Position: Vice President, Technology, and a Founder of Cellzome UK

Prior Experience: Served as Worldwide Director for Proteomics, GlaxoSmithKline. Founded Cell Map Incubator Project within Glaxo Wellcome in 1998 to study protein-protein interactions using mass spectrometry.

In the second of a two-part interview, Walter Blackstock describes why he left Glaxo and his current work at Cellzome.

QWhy move from Glaxo to Cellzome?

AWhen I left GSK I was worldwide director of proteomics, so I had a very good position and I will say at the outset that I have enormously enjoyed working within Glaxo Wellcome and subsequently GSK. I suppose the reason [for moving to Cellzome] is simply that there are certain things I want to achieve and I think I can achieve them faster outside the big pharmaceutical companies. I am of the opinion that pharmaceutical companies will increasingly outsource a lot of high-risk work, simply because even the biggest pharmaceutical company cannot handle all the technologies which are being presented to it. It’s just impossible. They have to make judgments as to what they can outsource and maybe co-develop with people, and what they definitely want to keep in-house. In this case, GSK decided to outsource what we were doing and took a financial interest in Cellzome. They have a commitment to what we’re doing, and they recognize the value. I think it’s just a means of accelerating it more rapidly. From my personal perspective, I regard it as one of the last challenges of what I want to do in my career. I want to attempt to map all the important interactions of proteins in the mammalian system, particularly the human system, and I think we can achieve this.

QWhat are things like at Cellzome?

AIn the space of about 18 months Cellzome has grown to about 100 people, and we have just opened a research operation in the UK. [The company] is based on the EMBL campus in Heidelberg, and also in North London, and we think this is important to attract the widest range of people. In the UK we’re going to specialize in neuroscience because there’s a lot of unmet medical needs [in this area]. There are very few diseases in this area which are simply monogenetic disorders; they’re multifactorial diseases [and] we think we can make some inroads using our approach.
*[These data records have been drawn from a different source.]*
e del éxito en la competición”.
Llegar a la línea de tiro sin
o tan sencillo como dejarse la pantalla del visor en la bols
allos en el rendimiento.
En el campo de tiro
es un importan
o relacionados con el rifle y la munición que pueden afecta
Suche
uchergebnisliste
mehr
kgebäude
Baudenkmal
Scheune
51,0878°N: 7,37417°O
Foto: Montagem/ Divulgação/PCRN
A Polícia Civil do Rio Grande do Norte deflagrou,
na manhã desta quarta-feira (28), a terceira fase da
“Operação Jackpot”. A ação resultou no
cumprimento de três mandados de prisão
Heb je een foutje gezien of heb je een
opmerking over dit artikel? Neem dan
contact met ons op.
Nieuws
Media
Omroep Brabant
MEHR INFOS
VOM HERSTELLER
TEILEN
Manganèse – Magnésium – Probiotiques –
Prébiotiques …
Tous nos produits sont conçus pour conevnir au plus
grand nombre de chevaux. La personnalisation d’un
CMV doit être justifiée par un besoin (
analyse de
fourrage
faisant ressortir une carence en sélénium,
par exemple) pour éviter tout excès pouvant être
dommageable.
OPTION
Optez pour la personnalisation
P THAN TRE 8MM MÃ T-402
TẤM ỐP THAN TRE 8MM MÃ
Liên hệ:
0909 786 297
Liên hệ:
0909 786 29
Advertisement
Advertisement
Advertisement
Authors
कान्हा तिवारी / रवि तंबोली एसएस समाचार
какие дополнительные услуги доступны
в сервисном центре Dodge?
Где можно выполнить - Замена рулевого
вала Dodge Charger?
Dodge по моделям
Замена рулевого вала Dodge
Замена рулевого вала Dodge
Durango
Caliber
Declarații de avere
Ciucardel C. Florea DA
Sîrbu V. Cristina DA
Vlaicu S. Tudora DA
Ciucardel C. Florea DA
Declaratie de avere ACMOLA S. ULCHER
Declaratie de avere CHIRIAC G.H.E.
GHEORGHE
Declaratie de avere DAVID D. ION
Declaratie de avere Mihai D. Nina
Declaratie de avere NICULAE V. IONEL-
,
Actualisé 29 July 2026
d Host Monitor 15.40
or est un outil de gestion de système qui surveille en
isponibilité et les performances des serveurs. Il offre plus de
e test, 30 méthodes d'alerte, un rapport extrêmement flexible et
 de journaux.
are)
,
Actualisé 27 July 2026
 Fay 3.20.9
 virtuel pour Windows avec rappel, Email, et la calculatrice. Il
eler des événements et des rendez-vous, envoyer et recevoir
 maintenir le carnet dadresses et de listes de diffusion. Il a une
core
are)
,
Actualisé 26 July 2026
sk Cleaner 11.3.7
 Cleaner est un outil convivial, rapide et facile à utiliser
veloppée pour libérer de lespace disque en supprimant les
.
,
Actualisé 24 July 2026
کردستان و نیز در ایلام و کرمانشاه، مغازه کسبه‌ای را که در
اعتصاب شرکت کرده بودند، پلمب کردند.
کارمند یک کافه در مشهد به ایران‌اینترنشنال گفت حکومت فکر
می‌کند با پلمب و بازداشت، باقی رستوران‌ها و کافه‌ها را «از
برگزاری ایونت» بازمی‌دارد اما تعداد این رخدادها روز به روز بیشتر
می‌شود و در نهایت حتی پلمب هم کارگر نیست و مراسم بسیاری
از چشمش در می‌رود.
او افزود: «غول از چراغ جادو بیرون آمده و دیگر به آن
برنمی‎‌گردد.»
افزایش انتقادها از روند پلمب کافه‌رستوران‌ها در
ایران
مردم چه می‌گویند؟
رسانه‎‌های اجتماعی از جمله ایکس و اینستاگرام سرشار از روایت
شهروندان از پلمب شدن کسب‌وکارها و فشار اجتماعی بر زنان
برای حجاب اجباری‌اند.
QWhat kinds of instrumentation do you use? The TOF-TOF?

AThe instrumentation is fundamentally of two types. It’s either quadrupole time of flight — most of them are Q-TOFs from Micromass — and then the other type of instrumentation is the ion trap from Thermo. It’s a mix of these two types of instrumentation.

I’m going to wait and see about the TOF-TOF, because I think many of the things the TOF-TOF is offering can actually be done already. The TOF-TOF is positioned as being an incredible leap forward; I’m not convinced of that personally. It’s not like proteomics is waiting at this point for an instrument to take it forward. I have reservations about the TOF-TOF because throughput per se is not what we want at the moment. What we want is the asking of intelligent biological questions and then using the best instrumentation available to answer these questions rather than simply collecting lots of data and hoping sophisticated mathematics will allow us to make some conclusions.

QDoes Cellzome have a stated goal similar to Myriad’s “mapping of the entire proteome”?

AWe have to distinguish between what is doable as a noble scientific challenge and what is doable in terms of being realistic and trying to get a return for investors. Obviously we are focusing on targets which have medical significance. To do all human protein interactions is possible [but] it will take a finite time to do it. I don’t think [Myriad] should assume they will be the only people going after this goal. But the prime goal is to focus on important therapeutic proteins first. One logical step is to take all the proteins which are involved in the world’s best selling drugs and simply re-work them [to] understand more deeply how these proteins work. It’s our suspicion that we will actually find other intervention points that may give you a more effective drug [or] a means of extending patent life. If we have the time we’ll try and round it off and do the lot but that’s a distant goal.